Prepers to me just don’t see the end game, a storeroom full of tinned SPAM and tuna, and a bunch of weapons is not going to restart society, it just means you will live longer in misery, expecting every stranger to be an enemy, and of course make you the next target for said biker boss. Even if you go the billionaire route and have your super high-tech bunker getaway in the South Island of New Zealand with its lifetime guaranteed power supply, food, concubines, and offline entertainment, you’re still just postponing the inevitable. Ten years down the line when lifetime-guaranteed crucial system inevitable fails, and the spare part is a hundred-years of technological progress away, you will be in the same boat.

Likewise, I have always avoided the ‘end of the world’ dystopian genre in books, shows, and movies; You know the ones, those where a bunch of misfit survivors struggle, almost always unsuccessfully, to keep alive, doing it in the most miserable and unlikable ways imaginable, and carrying on the same tired plot line into the next show/chapter/series. You just know that is all there is going to be; it’s a plot line with a complexity one above porn!
If dystopia is going to be part of the plot, I want the rest of the plot to show human problem solving and ingenuity at its best, and the survivors to be in a much better position than they started from, otherwise what really is the point!
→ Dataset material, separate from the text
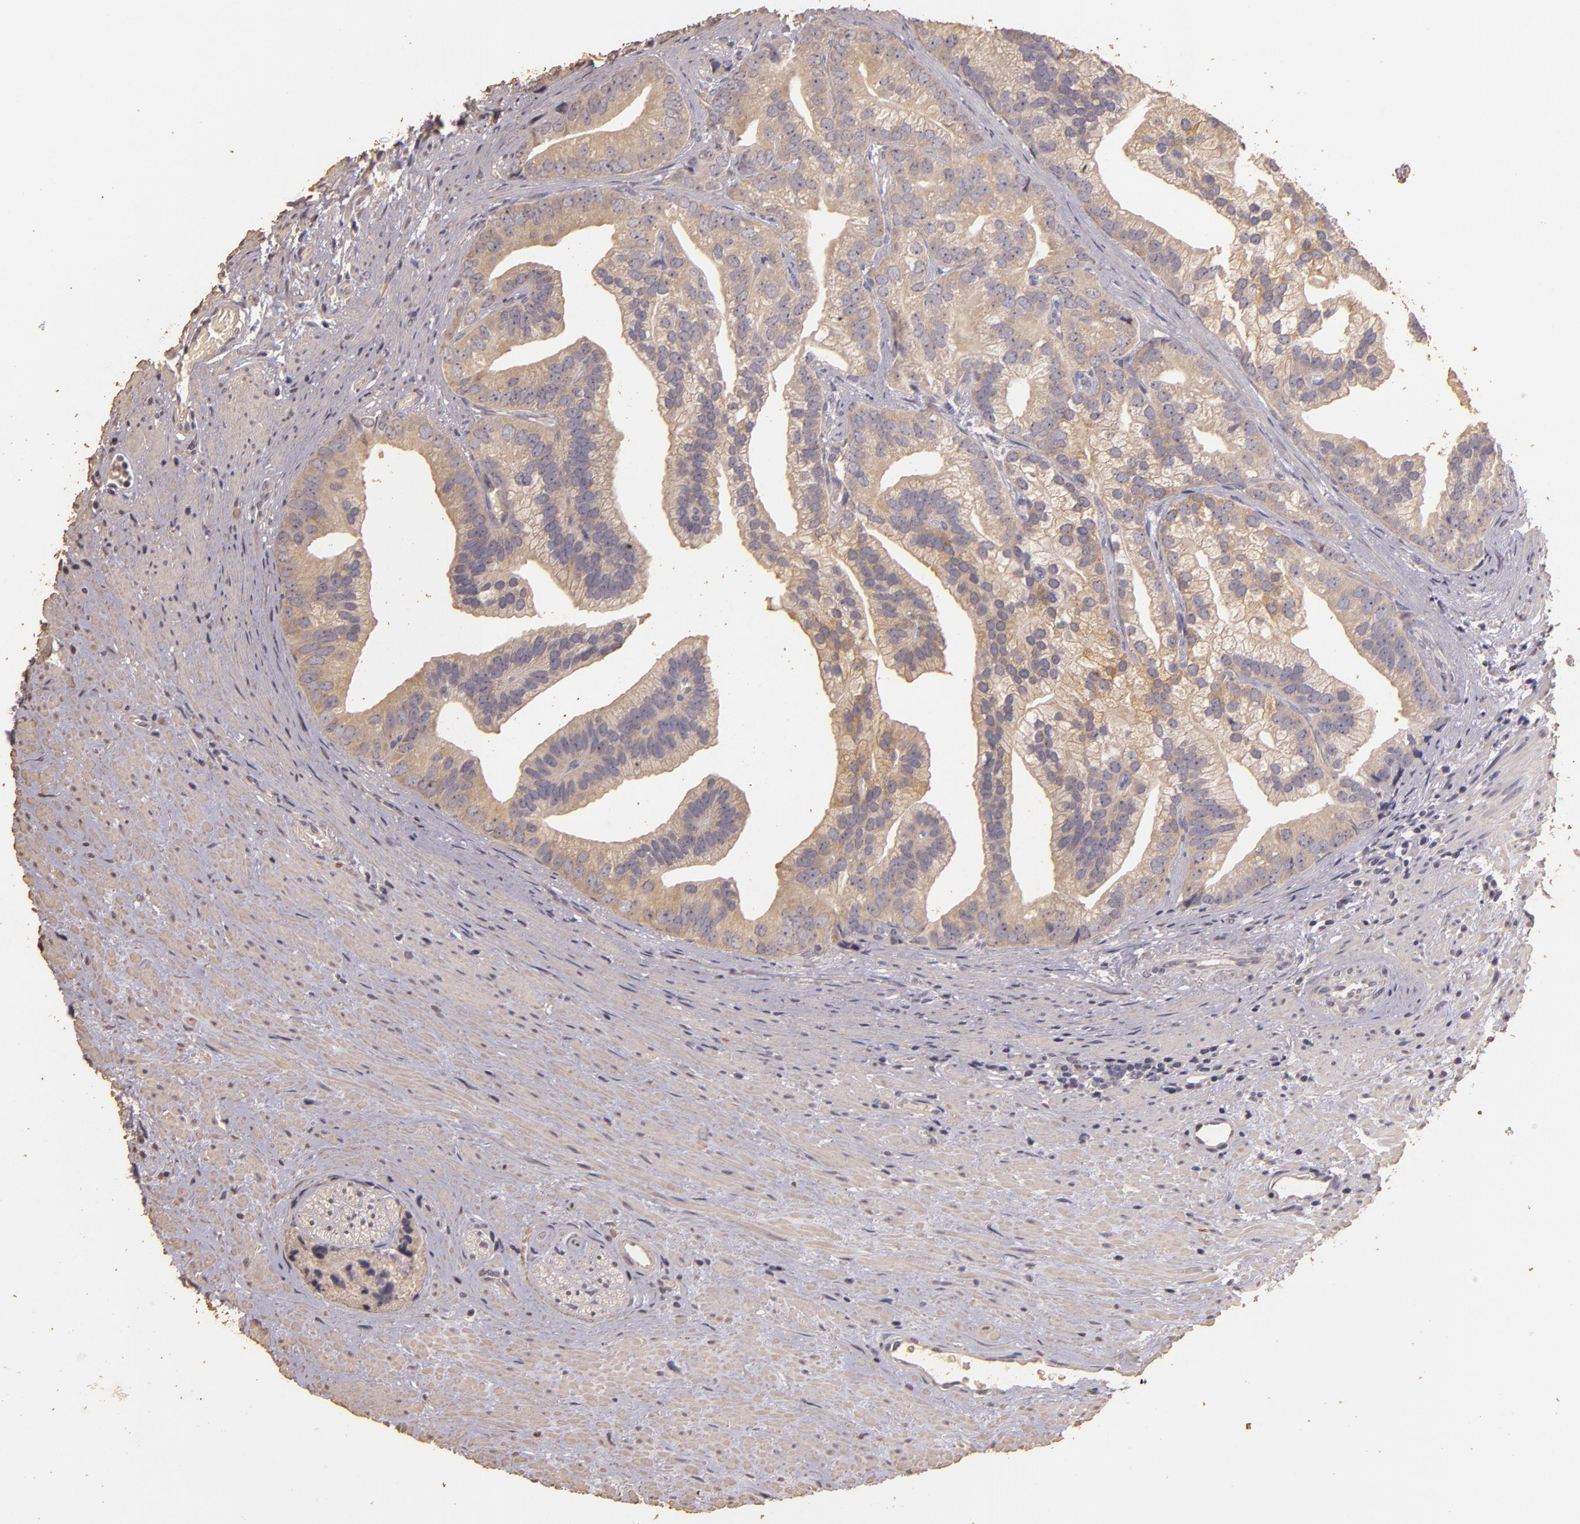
{"staining": {"intensity": "weak", "quantity": ">75%", "location": "cytoplasmic/membranous"}, "tissue": "prostate cancer", "cell_type": "Tumor cells", "image_type": "cancer", "snomed": [{"axis": "morphology", "description": "Adenocarcinoma, Low grade"}, {"axis": "topography", "description": "Prostate"}], "caption": "DAB immunohistochemical staining of human prostate cancer (adenocarcinoma (low-grade)) demonstrates weak cytoplasmic/membranous protein expression in approximately >75% of tumor cells.", "gene": "BCL2L13", "patient": {"sex": "male", "age": 71}}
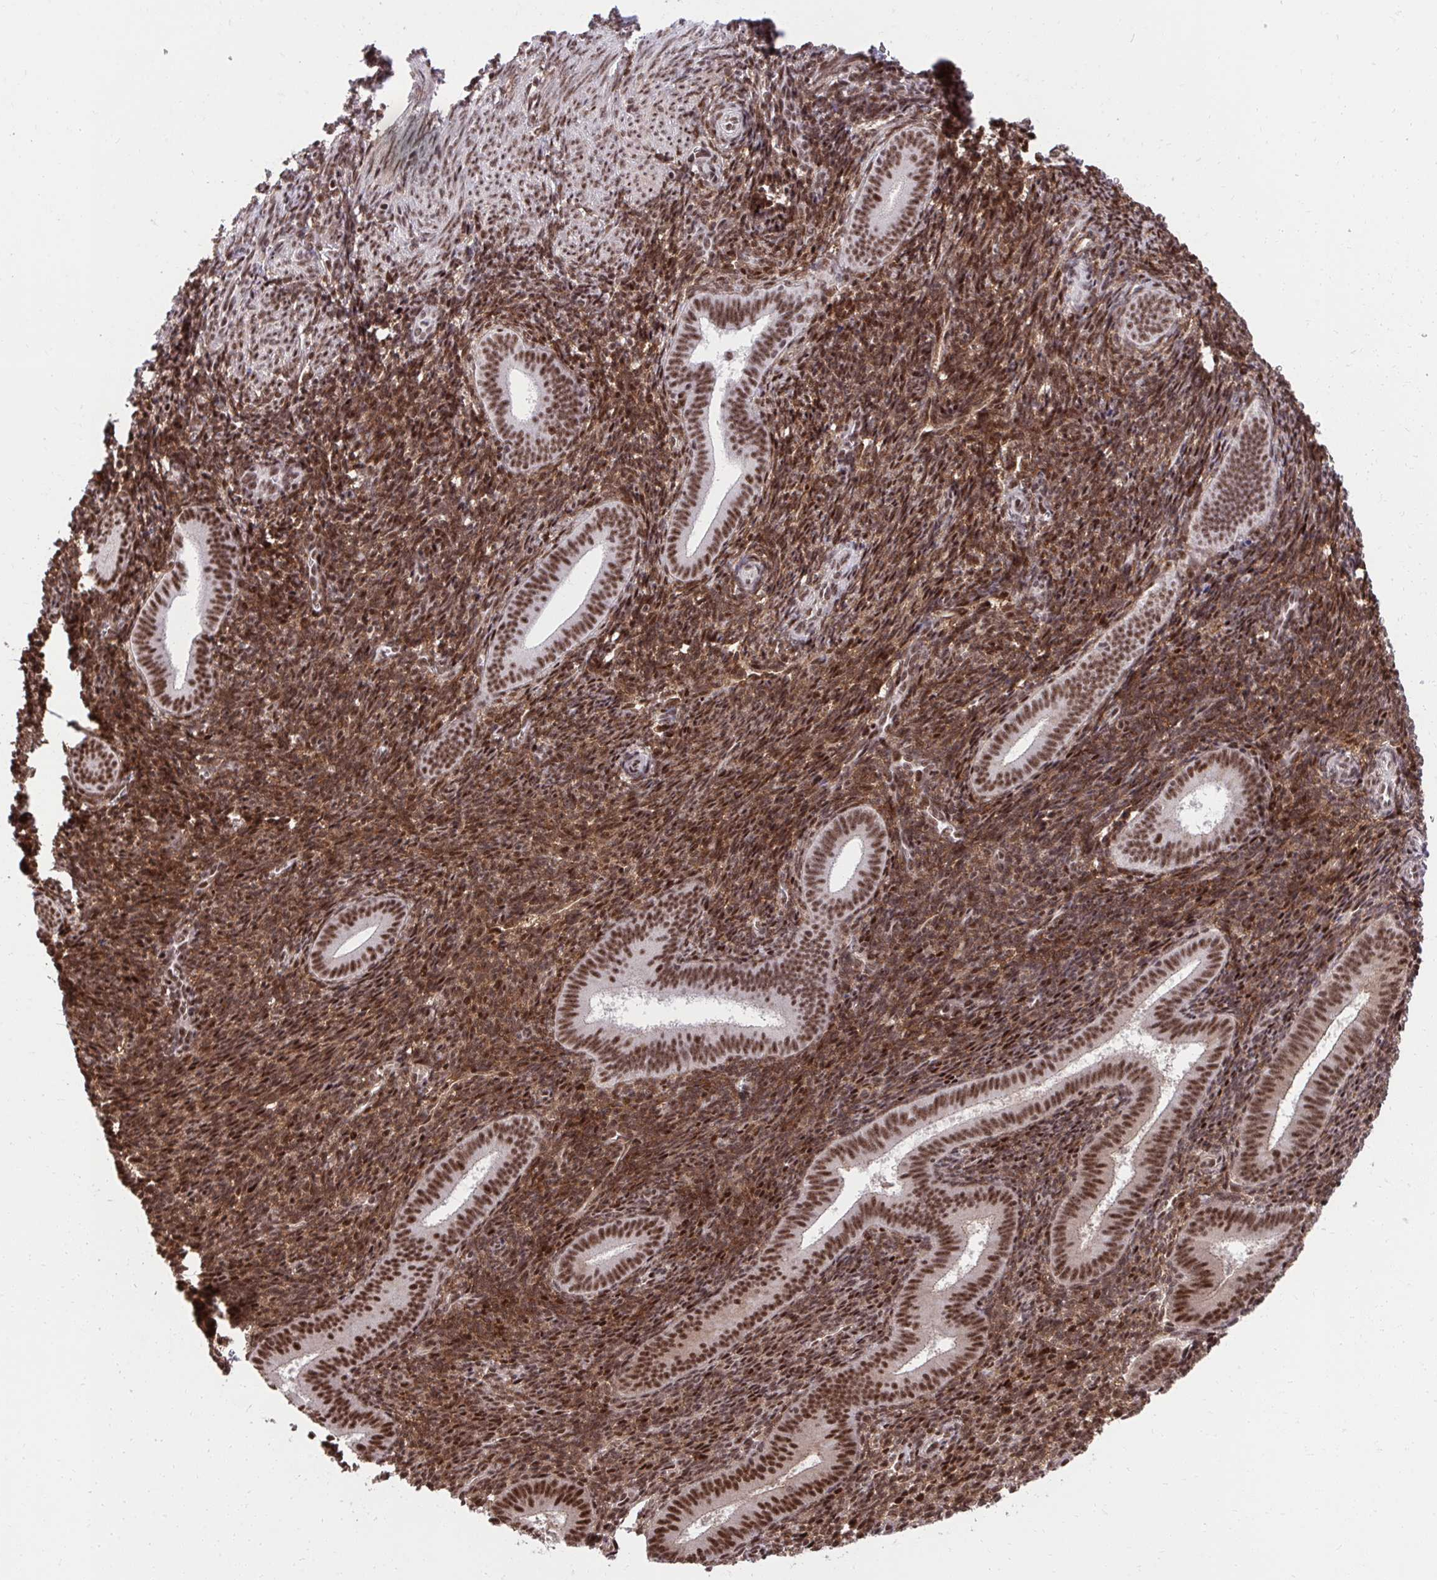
{"staining": {"intensity": "moderate", "quantity": ">75%", "location": "nuclear"}, "tissue": "endometrium", "cell_type": "Cells in endometrial stroma", "image_type": "normal", "snomed": [{"axis": "morphology", "description": "Normal tissue, NOS"}, {"axis": "topography", "description": "Endometrium"}], "caption": "IHC histopathology image of normal human endometrium stained for a protein (brown), which shows medium levels of moderate nuclear expression in approximately >75% of cells in endometrial stroma.", "gene": "SYNE4", "patient": {"sex": "female", "age": 25}}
Of course I grew up on shows like Star Trek, Mission Impossible, Thunderbird’s, and the likes, generally optimistic shows that put humans in impossible situations and let them solve them using their superior skills, technology and intelligence, usually leading to a satisfactory ending where something was achieved. Likewise movies, there were always goodies and baddies and the baddies generally got their comeuppance at the end, usually with a witty quip from the protagonist. Even with books, the most gritty novel generally had an upbeat ending, with mankind triumphing against the alien invaders or fixing the world-ending problem; Even if the plots are rubbish, I don’t come away from them feeling depressed.
Today, even supposedly utopian shows like Star Trek have gotten miserable to the point of unwatchable, where the only challenges are the various ‘feelings’ each character has and the problem solving is the same tired one repeated from a hundred other episodes. I like my hero’s intelligent, and not to do stupid or clinically certifiable dumb moves, which they then get out of using equally stupid, unlikely, or downright impossible means. A good example of one of these certifiably dumb moves is where the protagonist confronts the antagonist, both have guns, but the antagonist is holding a hostage with his gun pointed at her head (yes it is always a man holding a woman) and he asks the protagonist to drop their weapon or he will kill her. The protagonist then drops his weapon! It beggars belief that this would ever be done in reality by anyone with an ounce of sense, yet almost every time it is done, and the good guys somehow survive – Oh yes, did I forget, the bad guy has got to be just as stupid as the good guy!
“The struggle” will forever be a genre, but come on guys, make the outcome at least optimistic!